Exhibition

  • David Adjaye: Making Public Buildings
  • GRANTEE
    Studio Museum in Harlem
    GRANT YEAR
    2007

Exhibition: Making Public Buildings uses film, photography, and music to explore Adjaye's creative process. The exhibition follows Adjaye's built and planned public buildings in three stages: from design to production to completion. Photographs from his travels around the world are displayed alongside writings by artists and architects who have informed his practice. The exhibition concludes with Adjaye's completed buildings, accompanied by an original score by composer Peter Adjaye. Models, drawings and films show the evolution of ten major public buildings, focusing on areas of learning, community, contemporary art and housing. The featured buildings include the 2005 Venice Biennale pavilion, the Nobel Peace Center in Oslo and the new Idea Stores in East London. Public Programming: During the course of the exhibition, a range of educational and public programs will be developed for adults, children and families, including at-making workshops that explore the exhibition's focus on architecture and the design of public buildings. These programs will also include special workshops for educators on teaching architectural and design concepts, and tours for school groups. In addition, a public dialogue with David Adjaye about his work, the exhibition, and his thoughts about the future of contemporary architecture is planned.

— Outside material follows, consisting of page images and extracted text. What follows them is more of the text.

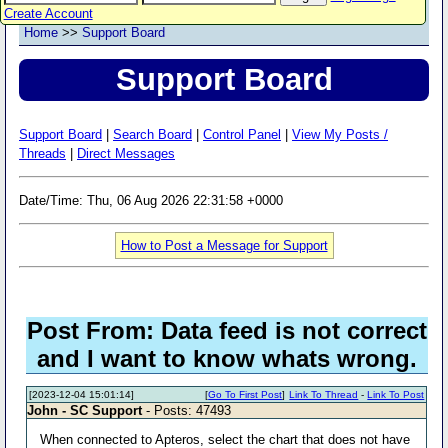
Create Account
Home
>>
Support Board
Support Board
Support Board
|
Search Board
|
Control Panel
|
View My Posts /
Threads
|
Direct Messages
Date/Time: Thu, 06 Aug 2026 22:31:58 +0000
How to Post a Message for Support
Post From: Data feed is not correct
and I want to know whats wrong.
[2023-12-04 15:01:14]
[
Go To First Post
]
Link To Thread
-
Link To Post
John - SC Support
- Posts: 47493
When connected to Apteros, select the chart that does not have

David Adjaye is one of Britain's leading contemporary architects, whose practice combines the sensual and emotive with a conceptual approach to the fundamental elements of architecture. Refusing to reduce his formal vocabulary to a signature style, he has instead explored scale, measurement, space, light and materials in projects that have included private homes, retail spaces and public buildings. While attention has been focused on his domestic projects in particular, this-his first major international exhibition - will focus on Adjaye's projects in the public realm. Since setting up his own practice in 1994, Adjaye's buildings have emphasized the experience as much as the functionality of the built environment: 'Buildings are deeply emotive structures which form our psyche. People think they're just things they manoeuvre through. But the make-up of a person influenced by the nature of spaces.' Adjaye's greatest concern is to make space itself present, to intensify its experience through almost sculpted shafts of light, different tonalities of colour and materials that reflect and absorb, that combine the smooth with the rough, the refined with the ready made. He choreographs his materials into spaces that do not reveal themselves immediately, eliciting instead a series of physical reactions as the buildings unfold. His process and approach fuse the architectural with the artistic, and has resulted in a number of collaborations with artists such as Chris Ofili and Tim Noble and Sue Webster. David Adjaye was born in Dar-Es-Salam, Tanzania in 1966 and took a foundation course in fine arts before turning to architecture. He graduated from the Royal College of Art in 1993. That same year, he won the RIBA FIrst Prize Bronze Medal and in 1994 he set up his own practice. Since then his projects have included Elektra House and KPG House, both 2001. Dirty House, 2002, Idea Store Chrisp Street, 2004 and the Nobel Peace Centre in Oslo, 2005. Forthcoming buildings include the Idea Store Whitechapel and the Museum of Contemporary Art in Denver. Adjaye has also collaborated with a number of artists, most notably with Chris Ofili on the Folkestone Library, 2002, at Victoria Miro Gallery, London and the British Pavilion at the Venice Biennale in 2003. he designed the Frieze Art Fair Pavilion in 2003, 2004 and 2005, and has been included in the 2002 and 2004 Venice Architecture Biennale and the 2003 Sao Paolo Biennale.